The protection of company and organisational assets from loss, howsoever caused, is critical to maintaining and increasing business capability and profitability. The key to the successful protection of an organisation’s assets lies in a radical, pragmatic and balanced approach to company security. It is also the case that what works for one organisation may not necessarily work for another, even if those organisations operate in the same sector.
NSG Security Consultants apply a lateral problem solving approach, involving understanding the organisation’s business model to ensure the effective introduction of measures not only to improve security and reduce loss, but also to enhance and support business operations. This process is applicable to all organisations including those in retail, finance, manufacturing, service, leisure, Government (including local government) and construction sectors, and takes place in four phases.

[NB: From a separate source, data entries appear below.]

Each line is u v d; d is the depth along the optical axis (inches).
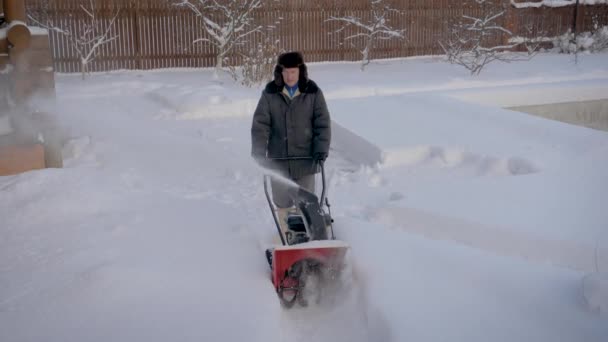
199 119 438.0
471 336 153.4
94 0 609.9
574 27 839.1
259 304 167.8
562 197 251.3
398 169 320.2
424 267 189.8
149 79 584.1
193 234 219.6
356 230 217.8
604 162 299.1
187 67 660.1
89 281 175.6
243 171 315.3
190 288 175.6
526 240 212.5
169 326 155.3
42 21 590.6
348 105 444.5
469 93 494.9
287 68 209.3
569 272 188.1
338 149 370.9
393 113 414.9
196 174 310.2
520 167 303.0
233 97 460.4
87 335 151.3
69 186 259.9
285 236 218.7
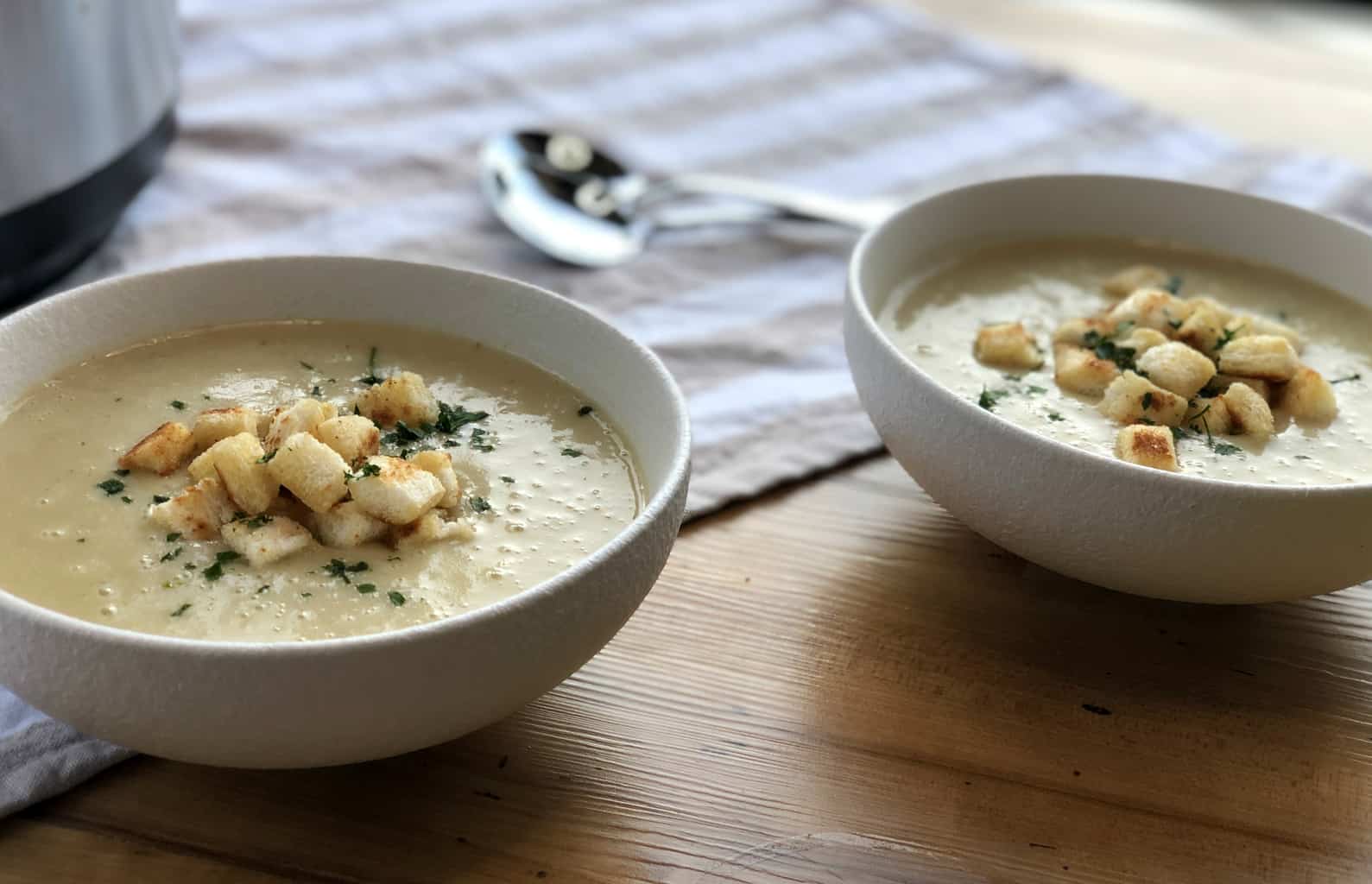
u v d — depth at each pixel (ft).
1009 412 1.46
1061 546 1.32
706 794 1.25
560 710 1.30
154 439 1.30
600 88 2.37
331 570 1.22
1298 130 2.46
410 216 1.99
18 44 1.55
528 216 1.98
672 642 1.38
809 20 2.63
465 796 1.23
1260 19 3.73
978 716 1.33
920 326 1.59
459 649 1.09
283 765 1.13
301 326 1.47
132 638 1.05
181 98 2.18
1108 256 1.73
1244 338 1.52
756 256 1.99
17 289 1.69
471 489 1.32
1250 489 1.23
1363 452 1.44
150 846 1.18
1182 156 2.28
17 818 1.19
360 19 2.48
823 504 1.56
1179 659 1.40
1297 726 1.34
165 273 1.43
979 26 2.77
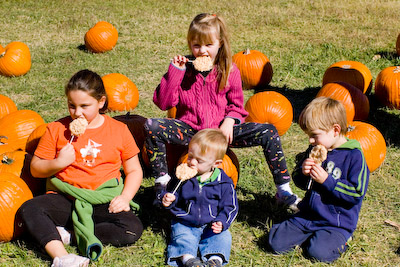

It seems obvious to state that the first stage in the process is the identification of areas at risk. But the risks to an organisation’s operations can be diverse and include for example, reputation, product contamination, and supply chain disruption, as well as the more obvious, IT equipment, buildings and people.
Working at both strategic and operational level throughout the organisation, NSG Security Consultants will identify all areas of an organisation’s operations that may be at ‘risk’.
Quantitative and qualitative assessment of risk is complex and as a result most risk assessments are threat assessments and not an assessment of actual risk. Threat assessments apply a mathematical formula taking into account the probability of loss or an event occurring and the magnitude of the potential loss. The problem with this approach is that even if the magnitude of loss is potentially catastrophic but the probability of loss or the event occurring is remote the ‘risk’ will be rated as low.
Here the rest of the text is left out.